I have a big tree with hundreds of thousands of nodes, and I'm using __slots__ to reduce the memory consumption. I just found a very strange bug and fixed it, but I don't understand the behavior that I saw.

Here's a simplified code sample:

class NodeBase(object):
    __slots__ = ["name"]
    def __init__(self, name):
        self.name = name

class NodeTypeA(NodeBase):
    name = "Brian"
    __slots__ = ["foo"]

I then execute the following:

>>> node = NodeTypeA("Monty")
Traceback (most recent call last):
  File "<stdin>", line 1, in <module>
  File "<stdin>", line 4, in __init__
AttributeError: 'NodeTypeA' object attribute 'name' is read-only

There is no error if NodeTypeA.name is not defined (side note: that attribute was there by mistake, and had no reason for being there). There is also no error if NodeTypeA.__slots__ is never defined, and it therefore has a __dict__.
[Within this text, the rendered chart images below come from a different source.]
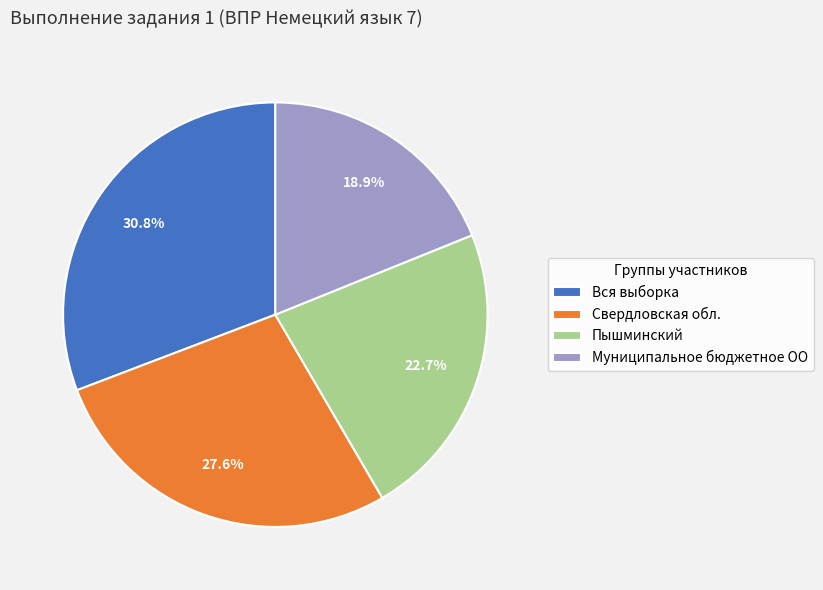

How many segments does this pie chart have?

4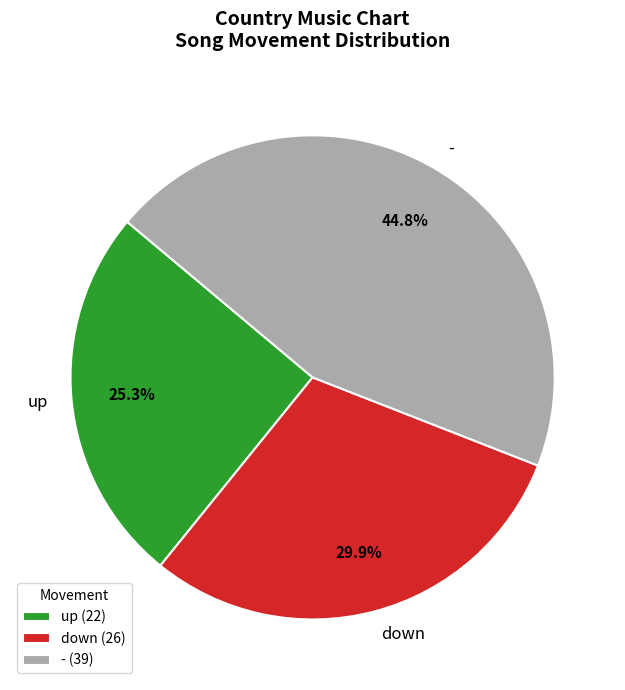

What percentage is the down slice, to the nearest percent?

30%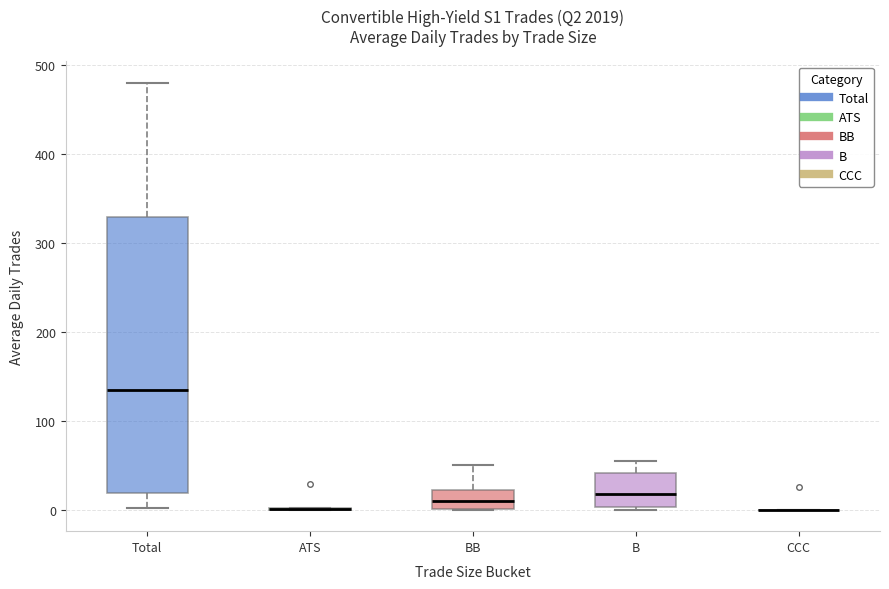

Reading left to right, read every box against the y-axis: the position of its median line, the range the box covers, and the ends of its whiskers. The values are not printed on the chart, so give them approximately, as read against the axis.

Total: median 130, box 20 to 330, whiskers 0 to 480
ATS: box collapsed to a line at 0, whiskers 0 to 0
BB: median 10, box 0 to 20, whiskers 0 to 50
B: median 20, box 0 to 40, whiskers 0 to 60
CCC: box collapsed to a line at 0, whiskers 0 to 0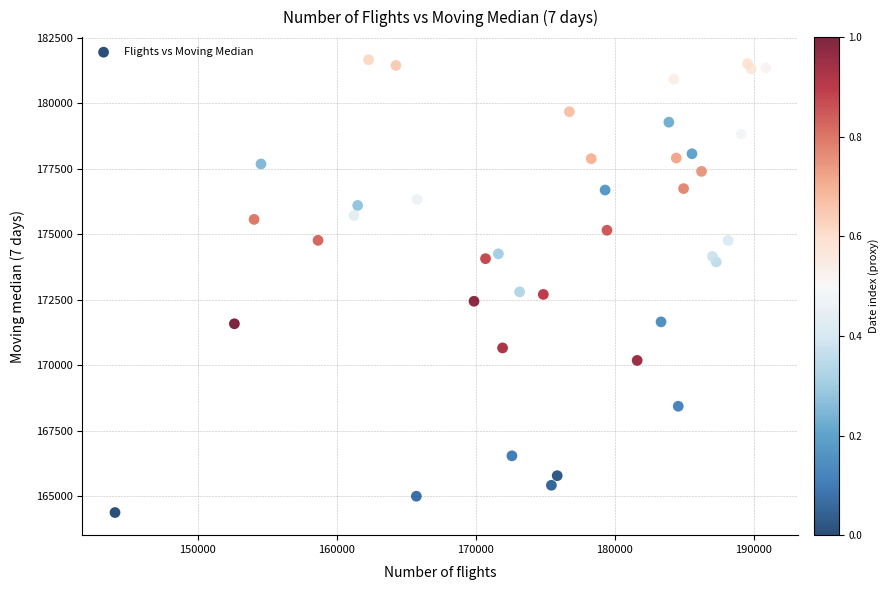

What is the range of Y values (max minus min)?

17292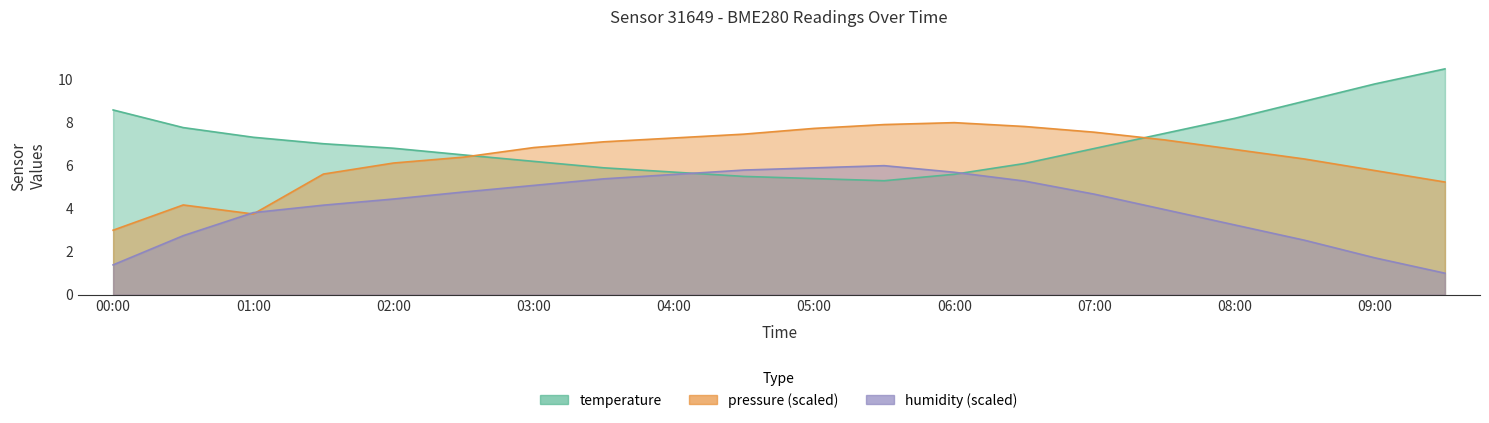

Which series changed the most between 00:00 and 01:30?

humidity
The thing I don't understand is: why does the existence of a class variable in a superclass interfere with setting an instance variable in a slot in the child class?

Can anybody explain why this combination results in the object attribute is read-only error? I know my example is contrived, and is unlikely to be intentional in a real program, but that doesn't make this behavior any less strange.